The work to find leaks is slow and inefficient. Supply companies use a geophone, an electronic device with an acoustic system, which works as a kind of “asphalt stethoscope”, capable of “listening” to the noise of the pipes and thus detecting leaks.

In search of a more efficient technology, Marília Lara and Antônio Oliveira created the startup Stattus4, in Sorocaba (inland of SP). The first device developed was an artificial intelligence system called 4Fluid Móvel, capable of identifying noise in underground pipelines and generating reports on the area.
Unlike the geophone, which needs a technician to operate it, the device can be used by anyone. It is a collector with a rod, which, when placed against the hydrometer, captures the sounds in the pipes in ten seconds.

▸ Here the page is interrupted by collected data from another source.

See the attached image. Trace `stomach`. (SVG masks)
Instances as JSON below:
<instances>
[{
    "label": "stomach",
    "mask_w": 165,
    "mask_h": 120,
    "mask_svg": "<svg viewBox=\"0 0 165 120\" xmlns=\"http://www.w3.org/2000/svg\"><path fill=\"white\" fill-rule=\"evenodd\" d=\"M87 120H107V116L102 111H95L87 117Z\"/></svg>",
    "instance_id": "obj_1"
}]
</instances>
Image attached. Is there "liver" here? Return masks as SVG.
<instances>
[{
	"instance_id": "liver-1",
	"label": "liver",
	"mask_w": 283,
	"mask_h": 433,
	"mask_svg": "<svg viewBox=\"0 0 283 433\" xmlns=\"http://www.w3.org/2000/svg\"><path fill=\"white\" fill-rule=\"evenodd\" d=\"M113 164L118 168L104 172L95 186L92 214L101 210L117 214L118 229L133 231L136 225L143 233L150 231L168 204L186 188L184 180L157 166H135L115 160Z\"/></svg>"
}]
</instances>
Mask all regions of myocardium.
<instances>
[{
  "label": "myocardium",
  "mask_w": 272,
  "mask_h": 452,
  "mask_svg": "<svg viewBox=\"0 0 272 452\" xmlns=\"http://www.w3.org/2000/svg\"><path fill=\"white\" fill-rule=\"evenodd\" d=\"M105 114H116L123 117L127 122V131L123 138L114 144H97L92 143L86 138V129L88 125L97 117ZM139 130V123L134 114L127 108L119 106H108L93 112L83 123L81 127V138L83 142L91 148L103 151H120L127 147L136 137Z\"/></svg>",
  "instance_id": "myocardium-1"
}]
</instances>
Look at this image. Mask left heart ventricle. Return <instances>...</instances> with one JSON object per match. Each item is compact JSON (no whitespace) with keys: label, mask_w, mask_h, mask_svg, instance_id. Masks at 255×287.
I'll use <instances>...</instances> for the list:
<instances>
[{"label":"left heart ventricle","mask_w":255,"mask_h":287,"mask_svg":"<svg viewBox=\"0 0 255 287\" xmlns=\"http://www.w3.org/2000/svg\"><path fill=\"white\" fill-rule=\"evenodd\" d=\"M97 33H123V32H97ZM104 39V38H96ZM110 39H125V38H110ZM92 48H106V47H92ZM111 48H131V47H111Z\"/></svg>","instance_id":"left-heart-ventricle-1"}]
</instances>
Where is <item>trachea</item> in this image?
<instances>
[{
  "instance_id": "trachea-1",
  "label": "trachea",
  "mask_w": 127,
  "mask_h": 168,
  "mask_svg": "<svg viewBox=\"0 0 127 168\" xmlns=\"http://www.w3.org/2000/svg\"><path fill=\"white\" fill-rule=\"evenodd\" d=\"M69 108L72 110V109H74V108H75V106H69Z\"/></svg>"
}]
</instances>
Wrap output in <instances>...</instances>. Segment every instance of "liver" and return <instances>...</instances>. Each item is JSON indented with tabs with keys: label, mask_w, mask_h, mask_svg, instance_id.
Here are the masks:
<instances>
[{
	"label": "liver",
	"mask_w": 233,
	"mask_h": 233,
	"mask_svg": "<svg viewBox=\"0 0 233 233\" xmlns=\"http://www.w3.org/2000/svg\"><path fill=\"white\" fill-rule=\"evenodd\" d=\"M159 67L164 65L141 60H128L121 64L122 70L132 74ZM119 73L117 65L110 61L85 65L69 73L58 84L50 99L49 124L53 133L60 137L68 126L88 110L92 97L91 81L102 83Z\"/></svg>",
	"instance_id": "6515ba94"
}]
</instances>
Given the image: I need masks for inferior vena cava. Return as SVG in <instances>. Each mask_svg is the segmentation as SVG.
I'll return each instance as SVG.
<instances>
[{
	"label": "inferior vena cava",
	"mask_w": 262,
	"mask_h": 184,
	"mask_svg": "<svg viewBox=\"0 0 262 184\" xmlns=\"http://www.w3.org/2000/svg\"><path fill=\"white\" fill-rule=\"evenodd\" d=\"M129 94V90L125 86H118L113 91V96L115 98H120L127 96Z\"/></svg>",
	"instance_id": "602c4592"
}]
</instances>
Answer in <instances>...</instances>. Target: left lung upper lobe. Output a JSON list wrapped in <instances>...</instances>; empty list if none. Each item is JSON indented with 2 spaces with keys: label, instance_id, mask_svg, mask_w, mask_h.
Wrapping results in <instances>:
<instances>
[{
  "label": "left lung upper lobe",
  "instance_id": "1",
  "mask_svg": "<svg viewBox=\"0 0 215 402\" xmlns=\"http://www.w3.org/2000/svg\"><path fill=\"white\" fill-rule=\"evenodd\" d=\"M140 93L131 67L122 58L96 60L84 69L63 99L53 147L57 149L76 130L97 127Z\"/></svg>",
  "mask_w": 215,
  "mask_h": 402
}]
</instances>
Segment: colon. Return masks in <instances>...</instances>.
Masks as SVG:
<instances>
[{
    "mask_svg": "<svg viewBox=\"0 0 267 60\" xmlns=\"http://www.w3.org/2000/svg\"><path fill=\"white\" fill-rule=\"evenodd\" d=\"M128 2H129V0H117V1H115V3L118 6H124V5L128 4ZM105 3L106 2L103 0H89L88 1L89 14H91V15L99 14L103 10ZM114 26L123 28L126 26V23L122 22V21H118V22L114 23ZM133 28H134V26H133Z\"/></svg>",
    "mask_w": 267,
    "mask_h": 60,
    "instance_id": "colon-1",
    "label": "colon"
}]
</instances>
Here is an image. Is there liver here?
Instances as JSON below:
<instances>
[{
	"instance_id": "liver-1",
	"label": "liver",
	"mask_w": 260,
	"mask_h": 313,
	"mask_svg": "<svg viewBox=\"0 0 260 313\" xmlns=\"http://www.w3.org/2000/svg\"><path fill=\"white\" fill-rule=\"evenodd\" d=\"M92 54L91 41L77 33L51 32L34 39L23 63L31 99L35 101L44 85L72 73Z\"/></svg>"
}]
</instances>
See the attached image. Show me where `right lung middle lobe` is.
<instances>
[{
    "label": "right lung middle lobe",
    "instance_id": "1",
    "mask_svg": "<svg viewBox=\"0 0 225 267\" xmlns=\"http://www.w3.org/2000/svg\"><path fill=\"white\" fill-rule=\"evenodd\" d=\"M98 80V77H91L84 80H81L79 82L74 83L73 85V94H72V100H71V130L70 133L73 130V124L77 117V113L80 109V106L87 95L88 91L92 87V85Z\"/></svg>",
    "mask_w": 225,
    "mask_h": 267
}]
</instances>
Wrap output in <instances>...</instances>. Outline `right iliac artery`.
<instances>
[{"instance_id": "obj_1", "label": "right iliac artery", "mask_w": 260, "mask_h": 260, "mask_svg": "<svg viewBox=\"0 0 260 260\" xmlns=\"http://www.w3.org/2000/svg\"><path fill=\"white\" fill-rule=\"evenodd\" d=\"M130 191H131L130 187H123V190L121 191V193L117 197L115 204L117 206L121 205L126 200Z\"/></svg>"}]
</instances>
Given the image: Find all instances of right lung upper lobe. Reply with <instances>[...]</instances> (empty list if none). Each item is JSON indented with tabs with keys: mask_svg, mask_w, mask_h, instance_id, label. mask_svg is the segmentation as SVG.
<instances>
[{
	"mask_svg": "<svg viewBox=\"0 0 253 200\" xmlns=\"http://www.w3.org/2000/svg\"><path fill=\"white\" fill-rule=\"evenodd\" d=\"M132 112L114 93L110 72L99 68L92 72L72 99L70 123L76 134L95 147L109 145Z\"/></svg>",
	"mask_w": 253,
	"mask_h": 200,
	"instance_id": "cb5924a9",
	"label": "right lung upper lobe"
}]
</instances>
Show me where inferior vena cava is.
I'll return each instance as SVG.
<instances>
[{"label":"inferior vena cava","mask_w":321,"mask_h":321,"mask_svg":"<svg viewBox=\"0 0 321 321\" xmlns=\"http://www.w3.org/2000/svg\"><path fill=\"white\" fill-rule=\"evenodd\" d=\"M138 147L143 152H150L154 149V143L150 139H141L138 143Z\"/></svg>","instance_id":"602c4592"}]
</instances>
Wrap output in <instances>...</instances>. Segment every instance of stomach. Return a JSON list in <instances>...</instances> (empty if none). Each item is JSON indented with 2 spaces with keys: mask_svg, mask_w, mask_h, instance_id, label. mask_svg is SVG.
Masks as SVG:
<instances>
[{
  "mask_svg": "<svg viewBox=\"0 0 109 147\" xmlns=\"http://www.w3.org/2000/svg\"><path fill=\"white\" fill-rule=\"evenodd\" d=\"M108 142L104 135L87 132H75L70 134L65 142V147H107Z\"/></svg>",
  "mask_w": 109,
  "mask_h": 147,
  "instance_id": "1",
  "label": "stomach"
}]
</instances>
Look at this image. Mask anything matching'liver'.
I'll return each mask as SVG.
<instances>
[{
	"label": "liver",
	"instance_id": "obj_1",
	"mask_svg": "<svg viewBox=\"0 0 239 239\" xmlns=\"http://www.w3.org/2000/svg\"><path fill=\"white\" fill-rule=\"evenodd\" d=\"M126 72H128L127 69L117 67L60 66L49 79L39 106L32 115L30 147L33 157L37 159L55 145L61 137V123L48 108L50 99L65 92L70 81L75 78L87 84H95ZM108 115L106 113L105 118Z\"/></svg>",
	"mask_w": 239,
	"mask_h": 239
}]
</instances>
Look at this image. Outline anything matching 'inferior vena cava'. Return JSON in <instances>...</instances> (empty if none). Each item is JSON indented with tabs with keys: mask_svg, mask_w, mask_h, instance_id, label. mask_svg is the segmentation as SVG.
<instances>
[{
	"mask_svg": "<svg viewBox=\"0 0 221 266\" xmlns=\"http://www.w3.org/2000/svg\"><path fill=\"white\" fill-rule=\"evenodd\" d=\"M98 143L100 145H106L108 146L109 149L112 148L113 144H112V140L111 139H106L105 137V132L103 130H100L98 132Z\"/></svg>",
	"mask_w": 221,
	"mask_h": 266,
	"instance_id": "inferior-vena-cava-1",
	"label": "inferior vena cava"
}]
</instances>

Having the analysis, the supply company only sends employees to the place of the problem. “The team no longer needs to travel around the city looking for leaks. The hardware guarantees that the data is accurate. Our product is twice as fast as a geophone and, on average, costs half the price”, says Marília.

The value of the service varies according to the size of the supply concessionaire, the number of inhabitants in the municipality and the number of leaks in the region.

“Today, 53 Olympic swimming pools are saved every day by our technology. The goal is to reach 1,000 a day in three years”, says Marília.

Among the customers is Grupo Águas do Brasil, which serves cities such as Niterói (RJ), Petrópolis (RJ) and Votorantim (SP). Together, the three have around 940,000 people.

In general, water losses occur along the network and distribution branches, as a result of leaks in the pipes or problems such as poor calibration of water meters, reading errors, fraud and clandestine connections.

Identifying and predicting leaks in the network was the challenge accepted by Thommas Flores, a fellow at the Laboratory of Energy and Hydraulic Efficiency in Sanitation (LENHS) at UFPB (Federal University of Paraíba).

“With AI (artificial intelligence) it is possible to take the consumption pattern of a supply system and compare it to consumption at any moment, and thus identify leaks”, says Flores, now a master in electrical engineering.

The project has already created an algorithm and is being tested in the water network of the UFPB laboratory. There are plans to apply the system to the João Pessoa (PB) network. Around 820,000 people would be impacted.